11:16Parce que dans le fond, c'est ce que chacun espère.
11:19C'est-à-dire que si on est malade, mais aussi on compte sur vous.
11:23Il y a un moment où ça suffit.
11:27Une chose qui est très importante, je crois, à dire, c'est qu'heureusement, la majorité des morts se passent calmement et tranquillement.
11:35Parce que le débat peut donner l'impression qu'on meurt toujours en souffrant, que c'est toujours quelque chose d'affreux.
11:40La plupart des gens qui meurent, c'est tranquillement.
11:43Et que vous faites tout pour que ça se passe dans la douceur.
11:45Beaucoup de gens meurent sans nous aussi, dans leur sommeil, heureusement.
11:49Parfois, c'est compliqué, parfois, il y a des symptômes difficiles.
11:52Et là, c'est notre travail à nous.
11:55La loi nous aide et nous donne les moyens de soulager la souffrance.
12:01Elle nous dit de tout mettre en œuvre.
12:03On utilise ce qu'on appelle la sédation, c'est-à-dire la possibilité de faire varier la conscience, de faire dormir, de mettre une anesthésie générale.
12:09Moi, je dis toujours que c'est parce que ça existe que je peux travailler en soins palliatifs.
12:13Sinon, c'est insupportable aussi pour nous et on aurait tous la tentation de s'enfuir.
12:17Si on veut pouvoir être là jusqu'au bout, rester dans la chambre de quelqu'un qui est en fin de vie,
12:22il faut se dire qu'on a les moyens de soulager.
12:24Et donc, on utilise ces médicaments qui sont des anesthésies générales pour dire qu'on peut mourir de façon digne.
12:32En France, on peut vivre et mourir de façon digne.

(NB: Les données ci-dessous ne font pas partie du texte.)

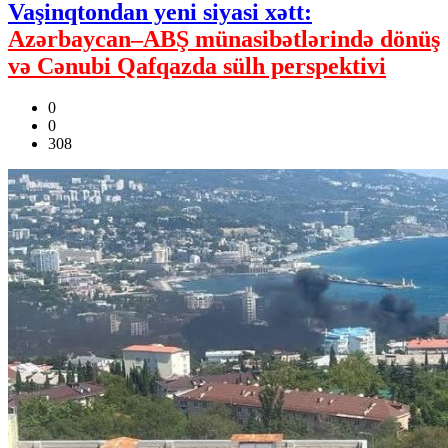
Vaşinqtondan yeni siyasi xətt:
Azərbaycan–ABŞ münasibətlərində dönüş
və Cənubi Qafqazda sülh perspektivi
0
0
308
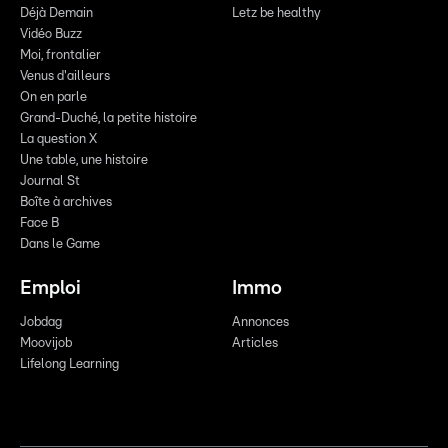
Déjà Demain
Letz be healthy
Vidéo Buzz
Moi, frontalier
Venus d'ailleurs
On en parle
Grand-Duché, la petite histoire
La question X
Une table, une histoire
Journal St
Boîte à archives
Face B
Dans le Game
Emploi
Immo
Jobdag
Annonces
Moovijob
Articles
Lifelong Learning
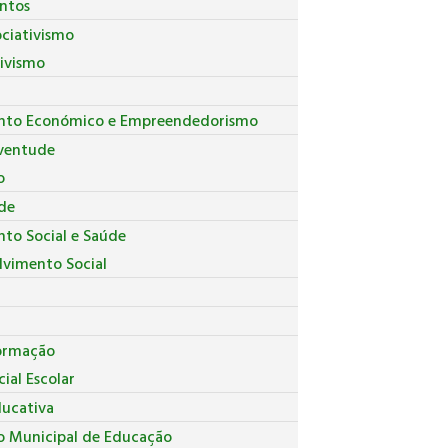
ntos
ociativismo
tivismo
nto Económico e Empreendedorismo
uventude
o
de
to Social e Saúde
lvimento Social
ormação
ial Escolar
ducativa
o Municipal de Educação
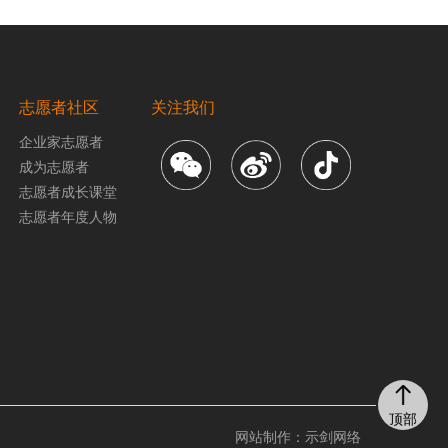
志愿者社区
关注我们
企业家志愿者
成为志愿者
志愿者成长课堂
志愿者年度人物
顶部
网站制作：
示剑网络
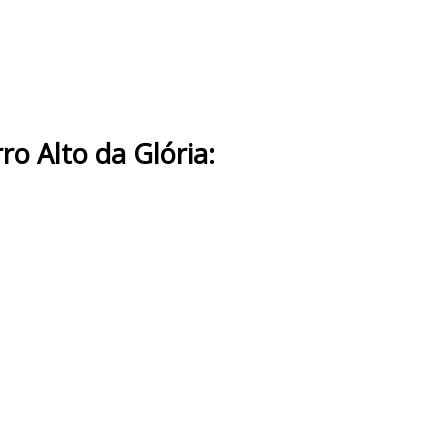
ro Alto da Glória:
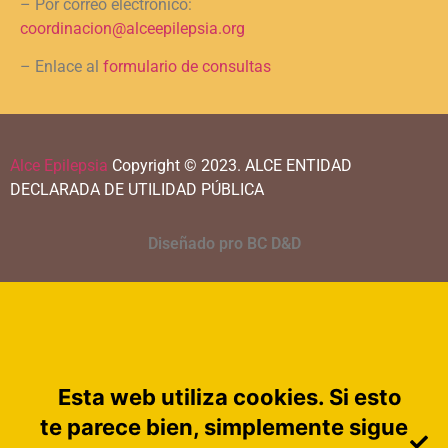
– Por correo electrónico:
coordinacion@alceepilepsia.org
– Enlace al
formulario de consultas
Alce Epilepsia
Copyright © 2023.
ALCE ENTIDAD
DECLARADA DE UTILIDAD PÚBLICA
Diseñado pro BC D&D
Esta web utiliza cookies. Si esto
te parece bien, simplemente sigue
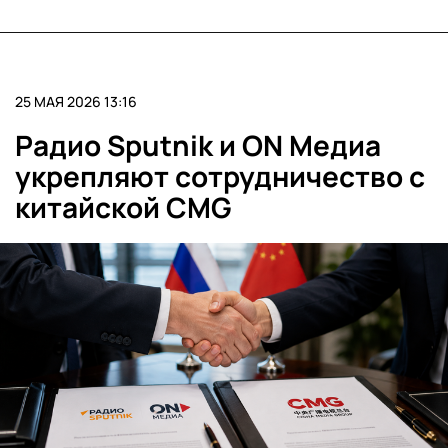
25 МАЯ 2026 13:16
Радио Sputnik и ON Медиа
укрепляют сотрудничество с
китайской CMG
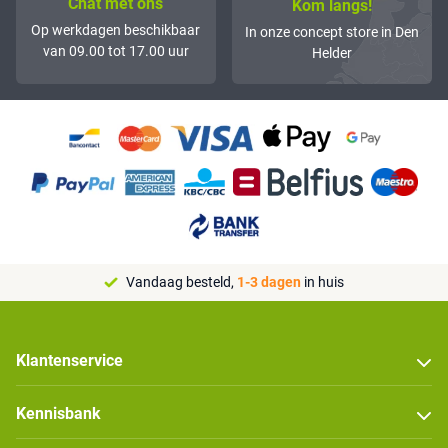
Chat met ons
Kom langs!
Op werkdagen beschikbaar
In onze concept store in Den
van 09.00 tot 17.00 uur
Helder
Vandaag besteld,
1-3 dagen
in huis
Klantenservice
Kennisbank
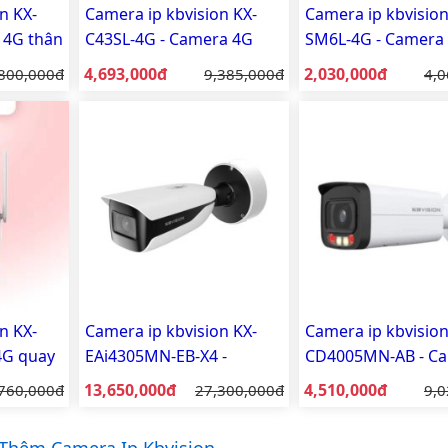
n KX-
Camera ip kbvision KX-
Camera ip kbvision
 4G thân
C43SL-4G - Camera 4G
SM6L-4G - Camera 
tích hợp tấm pin năng
ống kính quay qué
Giá bán:
Giá bán:
 gốc:
4,693,000đ
Giá gốc:
2,030,000đ
Giá
800,000đ
9,385,000đ
4,0
lượng mặt trời 4MP
trời
n KX-
Camera ip kbvision KX-
Camera ip kbvision
4G quay
EAi4305MN-EB-X4 -
CD4005MN-AB - C
Camera IP Thân 4MP Ai
IP thân Full Color 
Giá bán:
Giá bán:
á gốc:
13,650,000đ
Giá gốc:
4,510,000đ
Giá
760,000đ
27,300,000đ
9,0
thông minh
sáng kép thông mi
MP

12:35Claire Fourcard, merci beaucoup.
12:37Journal de la fin de vie, l'état, la mort et le tragique aux éditions FIRE.
12:40Merci d'être revenue.
12:41Merci pour cette belle couverture du JD News, les soins palliatifs face à l'euthanasie.
12:46Votre combat au nom de 800.000 soignants.
12:49Merci beaucoup à vous.
12:50Merci.
12:51Merci Eric, Alexandre, Catherine et Louis.
12:52Dans un instant, Christine Kelly sur CNews et Pierre de Villeneuve sur Europe.
12:55Bonne soirée à vous sur nos deux antennes.